O documento finaliza apontando que “a jurisprudência constitucional brasileira não possibilita limitações a manifestações públicas em frente a órgãos políticos dos poderes Judiciário, Executivo e Legislativo. Tais limitações são inconstitucionais, vistas as manifestações públicas como meio de realização democrática e como meio de concretização do direito de expressão”.
Em resumo, o próprio STF já reconheceu que proibir manifestações em frente a órgãos públicos é inconstitucional.

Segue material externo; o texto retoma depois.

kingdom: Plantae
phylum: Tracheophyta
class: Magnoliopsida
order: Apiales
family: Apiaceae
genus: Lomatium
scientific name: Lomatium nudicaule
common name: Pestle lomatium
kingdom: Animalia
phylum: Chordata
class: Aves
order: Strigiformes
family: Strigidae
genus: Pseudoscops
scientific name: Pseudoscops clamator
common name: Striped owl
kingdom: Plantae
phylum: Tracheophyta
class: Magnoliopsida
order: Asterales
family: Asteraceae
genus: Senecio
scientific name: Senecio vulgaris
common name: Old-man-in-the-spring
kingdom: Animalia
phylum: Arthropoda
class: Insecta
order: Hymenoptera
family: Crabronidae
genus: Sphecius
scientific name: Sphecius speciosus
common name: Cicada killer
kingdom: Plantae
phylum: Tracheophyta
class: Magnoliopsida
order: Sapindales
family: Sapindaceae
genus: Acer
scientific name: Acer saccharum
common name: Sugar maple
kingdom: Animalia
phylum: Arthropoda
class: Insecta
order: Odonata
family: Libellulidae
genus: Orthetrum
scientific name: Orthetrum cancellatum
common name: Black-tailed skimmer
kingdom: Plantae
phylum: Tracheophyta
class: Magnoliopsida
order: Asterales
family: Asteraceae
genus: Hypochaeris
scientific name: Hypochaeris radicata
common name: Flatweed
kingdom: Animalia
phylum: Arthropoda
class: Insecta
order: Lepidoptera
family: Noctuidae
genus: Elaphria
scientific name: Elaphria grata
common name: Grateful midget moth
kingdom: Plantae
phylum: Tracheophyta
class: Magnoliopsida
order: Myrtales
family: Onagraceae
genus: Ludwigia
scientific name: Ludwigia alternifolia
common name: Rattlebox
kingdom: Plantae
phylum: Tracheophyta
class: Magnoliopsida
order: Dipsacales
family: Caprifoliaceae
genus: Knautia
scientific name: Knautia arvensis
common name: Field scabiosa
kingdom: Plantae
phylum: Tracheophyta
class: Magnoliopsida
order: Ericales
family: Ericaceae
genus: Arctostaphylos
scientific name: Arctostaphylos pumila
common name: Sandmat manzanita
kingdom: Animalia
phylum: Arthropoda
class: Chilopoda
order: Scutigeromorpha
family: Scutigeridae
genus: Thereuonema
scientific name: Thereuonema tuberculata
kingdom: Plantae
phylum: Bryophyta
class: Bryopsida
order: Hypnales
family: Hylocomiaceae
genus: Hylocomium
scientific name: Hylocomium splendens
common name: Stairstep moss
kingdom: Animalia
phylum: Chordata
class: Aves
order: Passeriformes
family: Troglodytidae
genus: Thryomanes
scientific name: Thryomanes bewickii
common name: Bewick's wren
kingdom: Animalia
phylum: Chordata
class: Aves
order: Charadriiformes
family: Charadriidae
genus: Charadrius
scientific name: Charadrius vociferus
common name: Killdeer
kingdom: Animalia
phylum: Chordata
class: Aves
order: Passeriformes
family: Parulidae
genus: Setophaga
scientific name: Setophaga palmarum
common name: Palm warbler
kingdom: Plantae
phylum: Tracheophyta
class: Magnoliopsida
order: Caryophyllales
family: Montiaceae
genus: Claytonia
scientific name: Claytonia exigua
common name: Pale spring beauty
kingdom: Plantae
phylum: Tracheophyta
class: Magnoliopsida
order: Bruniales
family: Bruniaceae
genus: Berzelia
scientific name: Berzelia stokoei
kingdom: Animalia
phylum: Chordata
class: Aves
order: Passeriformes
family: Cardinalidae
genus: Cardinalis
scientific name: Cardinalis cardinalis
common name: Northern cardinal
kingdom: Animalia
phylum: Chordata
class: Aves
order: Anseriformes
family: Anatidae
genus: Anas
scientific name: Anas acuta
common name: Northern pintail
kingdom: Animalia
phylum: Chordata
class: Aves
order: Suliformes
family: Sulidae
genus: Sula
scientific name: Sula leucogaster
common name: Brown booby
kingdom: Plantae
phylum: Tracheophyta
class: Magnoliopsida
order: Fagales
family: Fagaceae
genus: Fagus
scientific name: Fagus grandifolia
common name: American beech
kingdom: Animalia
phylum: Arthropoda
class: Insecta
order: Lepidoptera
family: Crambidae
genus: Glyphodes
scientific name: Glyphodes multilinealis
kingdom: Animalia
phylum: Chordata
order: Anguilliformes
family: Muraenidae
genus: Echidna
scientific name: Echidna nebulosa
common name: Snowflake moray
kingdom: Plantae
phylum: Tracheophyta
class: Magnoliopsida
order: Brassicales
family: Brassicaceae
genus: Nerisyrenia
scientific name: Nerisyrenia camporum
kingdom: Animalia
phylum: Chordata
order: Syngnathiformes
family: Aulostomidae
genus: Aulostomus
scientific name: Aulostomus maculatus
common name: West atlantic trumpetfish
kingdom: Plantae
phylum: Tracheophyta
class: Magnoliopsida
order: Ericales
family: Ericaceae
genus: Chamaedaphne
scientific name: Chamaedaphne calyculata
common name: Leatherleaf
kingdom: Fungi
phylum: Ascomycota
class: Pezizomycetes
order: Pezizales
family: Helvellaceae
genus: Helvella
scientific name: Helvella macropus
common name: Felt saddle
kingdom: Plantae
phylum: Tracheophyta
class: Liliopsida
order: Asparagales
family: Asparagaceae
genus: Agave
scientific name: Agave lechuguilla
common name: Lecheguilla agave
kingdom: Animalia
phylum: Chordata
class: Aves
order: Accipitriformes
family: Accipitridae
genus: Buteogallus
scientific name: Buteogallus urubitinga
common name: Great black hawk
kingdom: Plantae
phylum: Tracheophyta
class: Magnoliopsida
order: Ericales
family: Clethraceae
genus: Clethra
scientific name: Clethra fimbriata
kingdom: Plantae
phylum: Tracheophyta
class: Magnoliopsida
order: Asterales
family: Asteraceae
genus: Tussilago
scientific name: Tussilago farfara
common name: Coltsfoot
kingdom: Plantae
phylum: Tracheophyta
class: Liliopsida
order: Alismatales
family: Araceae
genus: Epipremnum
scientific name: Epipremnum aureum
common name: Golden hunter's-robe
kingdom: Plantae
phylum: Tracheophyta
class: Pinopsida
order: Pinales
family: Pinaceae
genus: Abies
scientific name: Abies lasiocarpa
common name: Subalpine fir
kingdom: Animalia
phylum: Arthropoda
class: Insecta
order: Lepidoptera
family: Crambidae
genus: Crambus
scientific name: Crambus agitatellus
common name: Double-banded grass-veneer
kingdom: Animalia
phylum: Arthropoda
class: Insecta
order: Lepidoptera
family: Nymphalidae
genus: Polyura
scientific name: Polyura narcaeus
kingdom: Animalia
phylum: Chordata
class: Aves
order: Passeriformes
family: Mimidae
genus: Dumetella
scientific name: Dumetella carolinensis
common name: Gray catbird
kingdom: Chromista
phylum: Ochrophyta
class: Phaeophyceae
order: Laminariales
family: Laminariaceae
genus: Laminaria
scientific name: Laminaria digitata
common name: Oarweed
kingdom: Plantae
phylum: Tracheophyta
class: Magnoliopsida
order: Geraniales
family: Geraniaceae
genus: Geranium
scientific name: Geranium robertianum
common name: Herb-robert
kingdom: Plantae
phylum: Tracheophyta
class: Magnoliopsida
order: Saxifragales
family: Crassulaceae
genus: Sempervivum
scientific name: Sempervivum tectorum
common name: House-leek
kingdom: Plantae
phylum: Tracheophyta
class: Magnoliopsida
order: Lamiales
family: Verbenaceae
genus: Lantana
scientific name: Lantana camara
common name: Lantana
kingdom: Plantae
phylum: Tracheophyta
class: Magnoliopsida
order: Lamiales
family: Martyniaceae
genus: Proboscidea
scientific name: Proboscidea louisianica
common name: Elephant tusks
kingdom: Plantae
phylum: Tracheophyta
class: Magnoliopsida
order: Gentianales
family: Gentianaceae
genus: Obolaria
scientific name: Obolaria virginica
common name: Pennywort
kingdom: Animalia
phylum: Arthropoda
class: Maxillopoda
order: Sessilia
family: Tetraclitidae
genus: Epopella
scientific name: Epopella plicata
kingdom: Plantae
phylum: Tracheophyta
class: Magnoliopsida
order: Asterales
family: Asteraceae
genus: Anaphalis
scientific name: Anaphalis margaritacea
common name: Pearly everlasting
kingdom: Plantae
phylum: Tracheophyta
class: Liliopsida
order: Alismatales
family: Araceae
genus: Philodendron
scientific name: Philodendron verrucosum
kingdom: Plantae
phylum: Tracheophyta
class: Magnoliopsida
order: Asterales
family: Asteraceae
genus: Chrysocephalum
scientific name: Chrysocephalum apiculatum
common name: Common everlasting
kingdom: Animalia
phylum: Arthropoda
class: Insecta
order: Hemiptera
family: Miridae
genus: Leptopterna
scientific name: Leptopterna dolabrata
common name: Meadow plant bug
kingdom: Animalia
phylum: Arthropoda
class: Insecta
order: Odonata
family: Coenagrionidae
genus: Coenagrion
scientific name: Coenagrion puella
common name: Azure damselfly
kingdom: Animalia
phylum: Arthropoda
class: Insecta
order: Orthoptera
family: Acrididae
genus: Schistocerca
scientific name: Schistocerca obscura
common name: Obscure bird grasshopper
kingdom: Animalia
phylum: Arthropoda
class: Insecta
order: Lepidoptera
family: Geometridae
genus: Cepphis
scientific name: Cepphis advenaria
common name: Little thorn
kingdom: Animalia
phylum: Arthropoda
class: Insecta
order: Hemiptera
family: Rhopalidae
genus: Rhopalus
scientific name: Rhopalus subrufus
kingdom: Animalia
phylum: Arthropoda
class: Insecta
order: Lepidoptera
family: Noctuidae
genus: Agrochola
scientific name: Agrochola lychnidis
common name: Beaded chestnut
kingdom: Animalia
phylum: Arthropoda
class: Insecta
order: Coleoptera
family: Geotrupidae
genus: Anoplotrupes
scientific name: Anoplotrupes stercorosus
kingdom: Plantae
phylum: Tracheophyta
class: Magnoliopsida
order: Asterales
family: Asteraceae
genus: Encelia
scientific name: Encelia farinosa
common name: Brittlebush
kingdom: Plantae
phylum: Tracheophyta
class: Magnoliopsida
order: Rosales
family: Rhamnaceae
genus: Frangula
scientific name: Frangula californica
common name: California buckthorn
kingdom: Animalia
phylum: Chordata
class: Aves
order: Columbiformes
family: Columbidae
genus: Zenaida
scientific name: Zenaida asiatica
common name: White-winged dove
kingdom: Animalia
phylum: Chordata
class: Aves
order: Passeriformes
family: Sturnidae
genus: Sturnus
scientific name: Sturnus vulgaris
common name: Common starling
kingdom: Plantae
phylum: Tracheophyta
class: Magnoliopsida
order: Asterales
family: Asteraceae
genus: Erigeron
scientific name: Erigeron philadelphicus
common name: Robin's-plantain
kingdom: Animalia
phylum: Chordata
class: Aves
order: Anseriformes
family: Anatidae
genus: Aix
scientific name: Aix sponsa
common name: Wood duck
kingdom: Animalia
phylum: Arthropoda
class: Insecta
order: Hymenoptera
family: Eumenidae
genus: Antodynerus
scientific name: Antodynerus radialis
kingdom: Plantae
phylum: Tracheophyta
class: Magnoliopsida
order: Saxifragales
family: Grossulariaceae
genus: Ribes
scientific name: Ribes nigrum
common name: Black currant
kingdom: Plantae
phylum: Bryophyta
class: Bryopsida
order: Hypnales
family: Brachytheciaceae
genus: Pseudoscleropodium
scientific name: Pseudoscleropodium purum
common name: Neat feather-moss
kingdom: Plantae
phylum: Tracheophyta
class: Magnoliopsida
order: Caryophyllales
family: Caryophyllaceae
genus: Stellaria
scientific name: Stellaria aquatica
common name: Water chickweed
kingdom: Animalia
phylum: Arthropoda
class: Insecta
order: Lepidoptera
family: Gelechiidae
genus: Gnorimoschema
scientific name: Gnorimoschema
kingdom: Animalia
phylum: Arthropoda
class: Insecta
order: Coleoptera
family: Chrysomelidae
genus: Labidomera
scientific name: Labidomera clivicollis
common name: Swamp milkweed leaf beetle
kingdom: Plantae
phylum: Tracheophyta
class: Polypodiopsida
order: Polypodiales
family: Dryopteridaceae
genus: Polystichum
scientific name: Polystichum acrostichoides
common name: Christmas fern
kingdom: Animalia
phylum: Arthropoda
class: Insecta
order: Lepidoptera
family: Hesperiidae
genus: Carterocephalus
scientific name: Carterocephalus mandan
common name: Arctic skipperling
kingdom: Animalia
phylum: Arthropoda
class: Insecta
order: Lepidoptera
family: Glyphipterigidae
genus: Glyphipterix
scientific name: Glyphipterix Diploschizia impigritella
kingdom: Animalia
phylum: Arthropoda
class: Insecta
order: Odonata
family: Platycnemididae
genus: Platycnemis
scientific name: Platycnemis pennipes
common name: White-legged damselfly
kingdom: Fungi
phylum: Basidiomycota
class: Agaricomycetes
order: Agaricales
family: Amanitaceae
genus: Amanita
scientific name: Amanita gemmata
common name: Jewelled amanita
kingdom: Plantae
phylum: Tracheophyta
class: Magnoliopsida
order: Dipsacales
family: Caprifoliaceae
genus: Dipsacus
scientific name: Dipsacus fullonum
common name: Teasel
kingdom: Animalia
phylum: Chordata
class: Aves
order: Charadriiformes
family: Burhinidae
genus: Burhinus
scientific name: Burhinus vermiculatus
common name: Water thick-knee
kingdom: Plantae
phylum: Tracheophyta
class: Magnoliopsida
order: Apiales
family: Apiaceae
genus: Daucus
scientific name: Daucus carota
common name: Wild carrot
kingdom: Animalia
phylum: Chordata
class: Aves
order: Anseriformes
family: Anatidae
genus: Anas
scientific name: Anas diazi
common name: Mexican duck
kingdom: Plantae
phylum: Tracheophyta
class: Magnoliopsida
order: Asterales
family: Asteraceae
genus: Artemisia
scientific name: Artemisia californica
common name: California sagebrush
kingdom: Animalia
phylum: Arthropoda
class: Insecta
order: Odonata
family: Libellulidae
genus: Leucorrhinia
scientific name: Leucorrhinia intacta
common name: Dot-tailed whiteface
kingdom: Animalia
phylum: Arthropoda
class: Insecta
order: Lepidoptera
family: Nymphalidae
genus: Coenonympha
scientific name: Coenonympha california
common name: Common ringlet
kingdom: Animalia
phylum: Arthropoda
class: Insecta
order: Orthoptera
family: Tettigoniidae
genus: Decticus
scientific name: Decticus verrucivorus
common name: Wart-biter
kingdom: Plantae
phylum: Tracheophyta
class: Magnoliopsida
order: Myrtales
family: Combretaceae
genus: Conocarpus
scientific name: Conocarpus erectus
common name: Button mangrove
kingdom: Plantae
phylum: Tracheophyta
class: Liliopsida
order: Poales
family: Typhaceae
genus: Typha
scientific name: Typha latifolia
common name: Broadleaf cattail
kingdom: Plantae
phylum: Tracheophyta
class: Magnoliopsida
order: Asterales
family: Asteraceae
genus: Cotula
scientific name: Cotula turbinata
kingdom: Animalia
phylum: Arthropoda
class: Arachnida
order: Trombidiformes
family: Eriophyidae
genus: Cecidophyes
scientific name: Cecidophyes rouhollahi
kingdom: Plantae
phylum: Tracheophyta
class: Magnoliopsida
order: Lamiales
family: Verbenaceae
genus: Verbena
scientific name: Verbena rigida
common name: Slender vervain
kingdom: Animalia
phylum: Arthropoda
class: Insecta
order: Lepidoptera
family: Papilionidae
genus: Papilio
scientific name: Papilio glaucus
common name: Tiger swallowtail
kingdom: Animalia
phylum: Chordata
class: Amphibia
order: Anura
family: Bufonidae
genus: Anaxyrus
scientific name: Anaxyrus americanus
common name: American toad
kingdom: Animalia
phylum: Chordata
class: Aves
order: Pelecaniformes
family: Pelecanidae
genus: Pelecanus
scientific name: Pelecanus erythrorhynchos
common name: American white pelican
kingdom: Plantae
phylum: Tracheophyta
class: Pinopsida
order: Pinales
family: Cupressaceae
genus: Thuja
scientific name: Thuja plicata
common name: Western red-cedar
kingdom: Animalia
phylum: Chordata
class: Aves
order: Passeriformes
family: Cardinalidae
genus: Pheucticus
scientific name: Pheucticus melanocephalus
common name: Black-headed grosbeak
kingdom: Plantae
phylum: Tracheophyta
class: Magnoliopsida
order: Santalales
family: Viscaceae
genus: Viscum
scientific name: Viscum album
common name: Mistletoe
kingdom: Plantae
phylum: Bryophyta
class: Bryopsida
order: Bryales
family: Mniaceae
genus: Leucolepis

Mas como o Supremo é um tribunal político, sua decisões sendo modificadas conforme a situação política, ou melhor, conforme as determinações do imperialismo, agora o tribunal, na pessoa de Moraes, proíbe manifestações de bolsonaristas na Praça dos Três Poderes. Logo mais, a proibição se estenderá para as organizações dos trabalhadores.